Dalam surat itu, Barzani menegaskan bahwa ia tidak akan meminta perpanjangan masa jabatan presidennya, yang berakhir dalam empat hari ke depan.
Mayoritas anggota parlemen wilayah tersebut mendukung keputusan Barzani untuk mengundurkan diri.

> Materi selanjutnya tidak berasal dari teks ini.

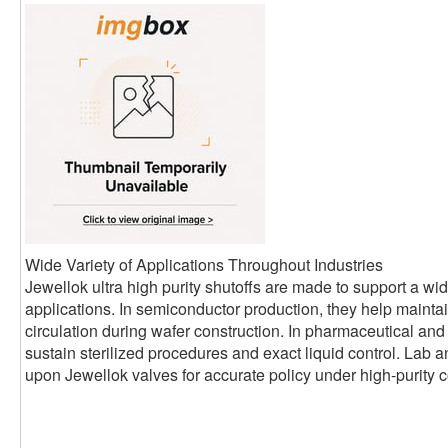
Wide Variety of Applications Throughout Industries
Jewellok ultra high purity shutoffs are made to support a wide
applications. In semiconductor production, they help mainta
circulation during wafer construction. In pharmaceutical and
sustain sterilized procedures and exact liquid control. Lab 
upon Jewellok valves for accurate policy under high-purity c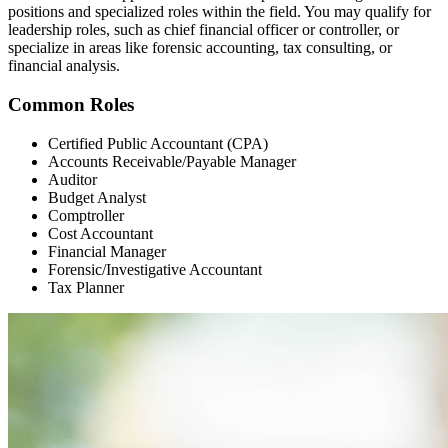
positions and specialized roles within the field. You may qualify for
leadership roles, such as chief financial officer or controller, or
specialize in areas like forensic accounting, tax consulting, or
financial analysis.
Common Roles
Certified Public Accountant (CPA)
Accounts Receivable/Payable Manager
Auditor
Budget Analyst
Comptroller
Cost Accountant
Financial Manager
Forensic/Investigative Accountant
Tax Planner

Ketika parlemen memperdebatkan keputusannya untuk mundur, beberapa pendukung pro-Barzani dikabarkan memaksa masuk ke gedung tersebut untuk memprotes perlakuannya. Tidak ada korban tewas namun sempat terdengar suara tembakan.
Sementara dalam pidatonya, ia mengatakan bahwa suara Kurdi untuk merdeka telah menciptakan sejarah dan tidak dapat dihapus.
"Tiga juta suara untuk kemerdekaan Kurdi menciptakan sejarah dan tidak dapat dihapus," tegas Barzani seperti dimuat
BBC.
Ia juga memuji peran pejuang Kurdi Peshmerga dalam pertempuran melawan kelompok militan ISIS.
"Tanpa bantuan Peshmerga, pasukan Irak tidak bisa membebaskan Mosul," katanya, mengacu pada bekas kubu IS, yang jatuh awal tahun ini.
Mayoritas pemilih di wilayah kaya minyak itu menyetujui pemisahan diri dari Irak. Hal itu memicu pertempuran dengan pasukan pemerintah Irak yang menilai bahwa referendum itu tidak sah.